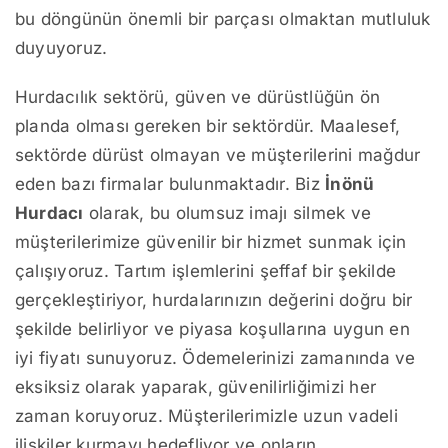
bu döngünün önemli bir parçası olmaktan mutluluk
duyuyoruz.
Hurdacılık sektörü, güven ve dürüstlüğün ön
planda olması gereken bir sektördür. Maalesef,
sektörde dürüst olmayan ve müşterilerini mağdur
eden bazı firmalar bulunmaktadır. Biz
İnönü
Hurdacı
olarak, bu olumsuz imajı silmek ve
müşterilerimize güvenilir bir hizmet sunmak için
çalışıyoruz. Tartım işlemlerini şeffaf bir şekilde
gerçekleştiriyor, hurdalarınızın değerini doğru bir
şekilde belirliyor ve piyasa koşullarına uygun en
iyi fiyatı sunuyoruz. Ödemelerinizi zamanında ve
eksiksiz olarak yaparak, güvenilirliğimizi her
zaman koruyoruz. Müşterilerimizle uzun vadeli
ilişkiler kurmayı hedefliyor ve onların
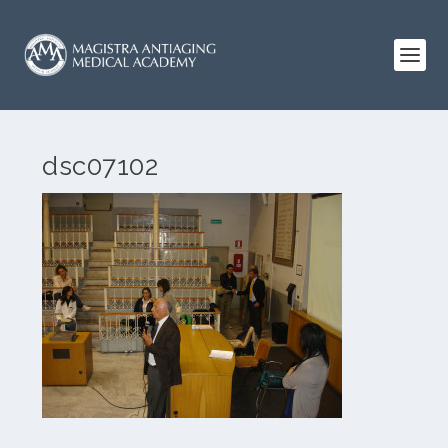
dsc07102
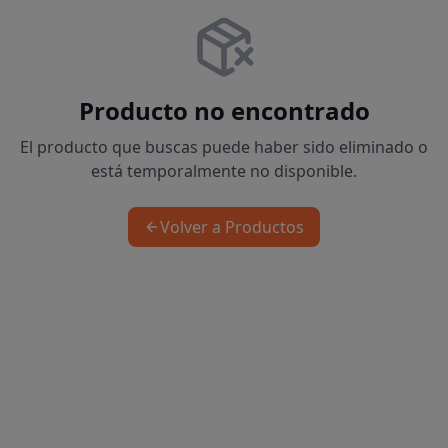
Producto no encontrado
El producto que buscas puede haber sido eliminado o
está temporalmente no disponible.
Volver a Productos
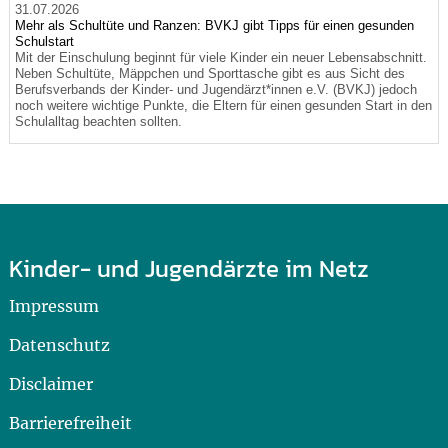
31.07.2026
Mehr als Schultüte und Ranzen: BVKJ gibt Tipps für einen gesunden
Schulstart
Mit der Einschulung beginnt für viele Kinder ein neuer Lebensabschnitt.
Neben Schultüte, Mäppchen und Sporttasche gibt es aus Sicht des
Berufsverbands der Kinder- und Jugendärzt*innen e.V. (BVKJ) jedoch
noch weitere wichtige Punkte, die Eltern für einen gesunden Start in den
Schulalltag beachten sollten.
Kinder- und Jugendärzte im Netz
Impressum
Datenschutz
Disclaimer
Barrierefreiheit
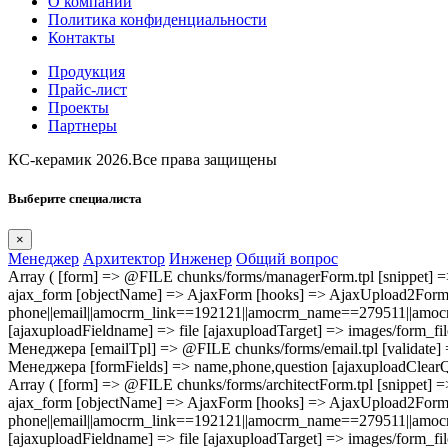
О компании
Политика конфиденциальности
Контакты
Продукция
Прайс-лист
Проекты
Партнеры
КС-керамик 2026.Все права защищены
Выберите специалиста
×
Менеджер
Архитектор
Инженер
Общий вопрос
Array ( [form] => @FILE chunks/forms/managerForm.tpl [snippet] => F
ajax_form [objectName] => AjaxForm [hooks] => AjaxUpload2F
phone||email||amocrm_link==192121||amocrm_name==279511||amocr
[ajaxuploadFieldname] => file [ajaxuploadTarget] => images/form_f
Менеджера [emailTpl] => @FILE chunks/forms/email.tpl [validate
Менеджера [formFields] => name,phone,question [ajaxuploadClearQ
Array ( [form] => @FILE chunks/forms/architectForm.tpl [snippet] => 
ajax_form [objectName] => AjaxForm [hooks] => AjaxUpload2F
phone||email||amocrm_link==192121||amocrm_name==279511||amocr
[ajaxuploadFieldname] => file [ajaxuploadTarget] => images/form_f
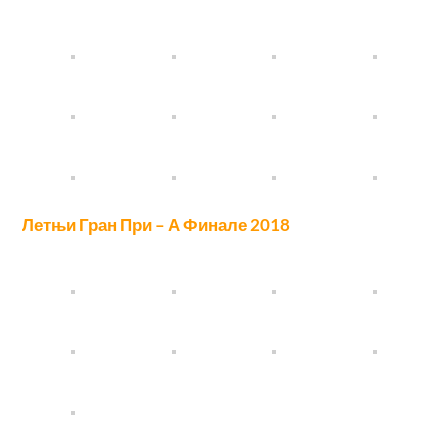
Летњи Гран При – А Финале 2018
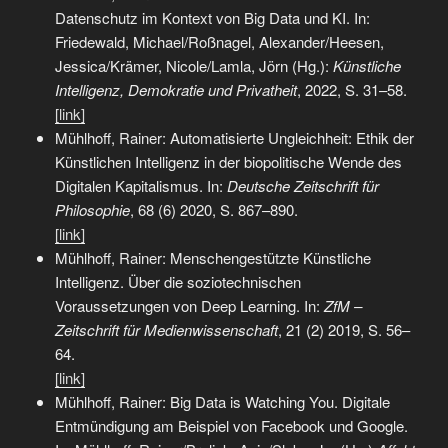
Datenschutz im Kontext von Big Data und KI. In:
Friedewald, Michael/Roßnagel, Alexander/Heesen,
Jessica/Krämer, Nicole/Lamla, Jörn (Hg.):
Künstliche
Intelligenz, Demokratie und Privatheit
, 2022, S. 31–58.
[link]
Mühlhoff, Rainer: Automatisierte Ungleichheit: Ethik der
Künstlichen Intelligenz in der biopolitische Wende des
Digitalen Kapitalismus. In:
Deutsche Zeitschrift für
Philosophie
, 68 (6) 2020, S. 867–890.
[link]
Mühlhoff, Rainer: Menschengestützte Künstliche
Intelligenz. Über die soziotechnischen
Voraussetzungen von Deep Learning. In:
ZfM –
Zeitschrift für Medienwissenschaft
, 21 (2) 2019, S. 56–
64.
[link]
Mühlhoff, Rainer: Big Data is Watching You. Digitale
Entmündigung am Beispiel von Facebook und Google.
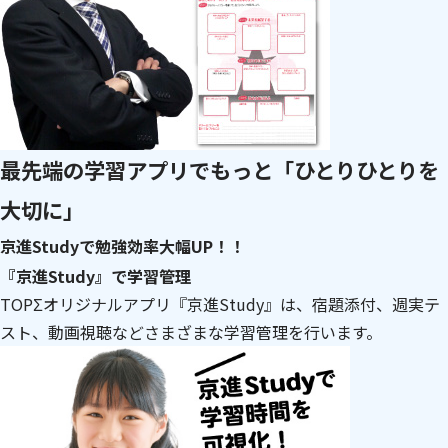
最先端の学習アプリでもっと「ひとりひとりを
大切に」
京進Studyで勉強効率大幅UP！！
『京進Study』で学習管理
TOPΣオリジナルアプリ『京進Study』は、宿題添付、週実テ
スト、動画視聴などさまざまな学習管理を行います。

* * *

Requirement: Going through the listing above, copy out every line that has the string "forms".

Answer to the problem:
Array ( [form] => @FILE chunks/forms/managerForm.tpl [snippet] => F
Менеджера [emailTpl] => @FILE chunks/forms/email.tpl [validate
Array ( [form] => @FILE chunks/forms/architectForm.tpl [snippet] => 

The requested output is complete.